Emergency Medicine: All Areas
Emergency Medicine 9
Ndah A. Poteh, MD (she/her/hers)
University of Louisville School of Medicine
Louisville, Kentucky, United States
Focused cardiac ultrasound is often performed in patients with chest pain or syncope in the ED. It is possible that adolescent females are less likely to receive a focused cardiac ultrasound due to provider discomfort as adolescent females develop breast tissue.
The primary aim of this study was to compare the number of focused cardiac ultrasounds obtained in adolescent males vs. females to determine if there is a difference. Secondary aims included determining if the apical four chamber (AP4C) view was more frequently obtained in males than females because of its proximity to breast tissue, looking at the sex of the ultrasound operator to determine if that affected whether or not they obtained the AP4C view, and evaluating the quality of images to determine if it was better in males vs. females.

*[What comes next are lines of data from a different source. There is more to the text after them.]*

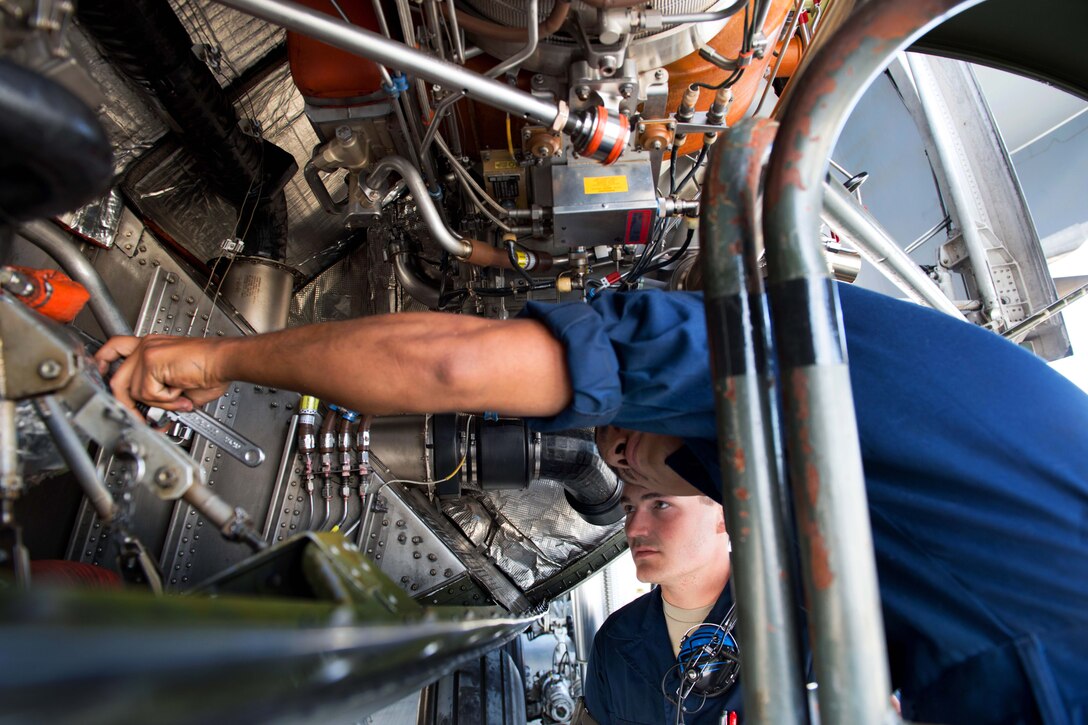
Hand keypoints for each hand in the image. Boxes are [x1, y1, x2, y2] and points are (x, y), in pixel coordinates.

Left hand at [95, 335, 230, 413]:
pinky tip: (181, 392)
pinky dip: (166, 399)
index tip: (99, 373)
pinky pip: (147, 393)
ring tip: (179, 397)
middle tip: (144, 417)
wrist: (226, 361)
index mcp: (152, 348)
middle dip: (129, 405)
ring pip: (133, 391)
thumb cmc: (212, 369)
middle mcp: (146, 346)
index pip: (115, 348)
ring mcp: (147, 352)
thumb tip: (155, 415)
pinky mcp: (151, 361)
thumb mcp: (179, 386)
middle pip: (117, 378)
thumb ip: (160, 396)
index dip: (103, 362)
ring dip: (158, 402)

This was a cross-sectional study that reviewed the EMR data of all the adolescent patients, ages 13-19, who had a chief complaint or diagnosis of chest pain or syncope from the year 2018-2020. Focused cardiac ultrasound scans obtained on this same cohort was reviewed. The patients were then identified by sex and compared to see if there were differences in the number of scans obtained based on the sex of the patient. The quality of the overall scans was also evaluated using a modified RACE protocol and compared to see if there was a sex-based difference. Descriptive statistics was calculated and differences assessed by sex using χ2 test.
A total of 2683 patients were enrolled in the study; 1022 were male and 1661 were female. Of those, 259 received focus cardiac ultrasounds; 132 (51%) were male and 127 (49%) were female. There was a significant difference in the percentage of patients who received focus cardiac ultrasounds, based on sex (p < .0001). There was no significant difference in the sex of the patients on whom the AP4C view was obtained. There was no significant association in the sex of the operator and whether or not they obtained the AP4C view on the patient. Finally, there was no significant difference in the sex of the patient and the quality of the images obtained. Interrater reliability between a PEM fellow who has had focused cardiac ultrasound training and a pediatric cardiologist was compared and yielded a kappa of 0.565.
There was a significant difference in the sex of the patients who received a focused cardiac ultrasound for the complaint of chest pain or syncope. This could suggest a bias, either conscious or unconscious, on the part of the physicians evaluating these patients in the ED.